Treebeard: YOU WILL NOT EVADE ME, SAURUMAN!
* * *
THE LAST STAND AT HELM'S DEEP:
Gimli: The cleric's down. We never had an enchanter. We're out of arrows. We've got the four of us and a level 13 druid. He can't even SOW us to run away. Everyone who could gate already did. Everyone else evacced.
Aragorn: This is when it gets fun!
Theoden: Looks like a total wipeout to me. Your friend Gandalf has an epic cleric on tap, right?
Aragorn: We'll be okay. I promise. Let's get out there and fight.
Legolas: I'm game. I've got a rogue alt for CR's.

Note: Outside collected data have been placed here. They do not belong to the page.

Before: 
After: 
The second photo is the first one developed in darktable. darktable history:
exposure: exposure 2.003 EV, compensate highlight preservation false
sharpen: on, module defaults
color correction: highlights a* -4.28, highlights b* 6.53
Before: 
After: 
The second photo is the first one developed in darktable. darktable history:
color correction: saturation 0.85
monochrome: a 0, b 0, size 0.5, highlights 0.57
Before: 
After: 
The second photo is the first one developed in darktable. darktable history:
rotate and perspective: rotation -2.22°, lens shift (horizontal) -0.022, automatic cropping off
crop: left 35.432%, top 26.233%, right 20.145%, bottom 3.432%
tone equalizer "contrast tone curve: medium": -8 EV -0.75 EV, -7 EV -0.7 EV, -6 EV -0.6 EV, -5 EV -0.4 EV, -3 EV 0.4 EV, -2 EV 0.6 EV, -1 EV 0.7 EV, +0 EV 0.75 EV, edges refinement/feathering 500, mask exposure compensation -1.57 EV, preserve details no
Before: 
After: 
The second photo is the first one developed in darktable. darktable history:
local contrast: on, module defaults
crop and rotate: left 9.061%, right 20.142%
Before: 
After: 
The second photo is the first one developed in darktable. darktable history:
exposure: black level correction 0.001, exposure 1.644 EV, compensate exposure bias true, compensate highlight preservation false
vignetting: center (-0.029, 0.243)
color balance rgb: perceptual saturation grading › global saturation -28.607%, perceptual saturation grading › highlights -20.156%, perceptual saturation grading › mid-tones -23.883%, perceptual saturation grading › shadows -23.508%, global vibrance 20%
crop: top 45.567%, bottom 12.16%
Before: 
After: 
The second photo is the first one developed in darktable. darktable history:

Aragorn: Let's go. One last charge and everything will be cool. I promise.
Gimli: Okay.
Gandalf: Wizards of Middle Earth are in da house!
Eomer: Riders of Rohan rockin' with the Wizards!
Theoden: Oh. My. God. Every one of em's got horses.
Aragorn: Gandalf's guild has been around a long time. They've got quite a bit of money in the bank.
Legolas: Looks like your old guildies forgave you for going Ebay, Theoden.
Eomer: Hardly. We get first roll on all melee loot.
Gimli: There's no way they could all have shown up like that without a GM summon.
Aragorn: Let it go, Gimli. Let it go.
As a side note, I want to do a calvary style raid someday. Sure it won't be as efficient, but all of KotG on horseback (just do the Ghostly Bridle quest for a 1 charge horse) would be too awesome.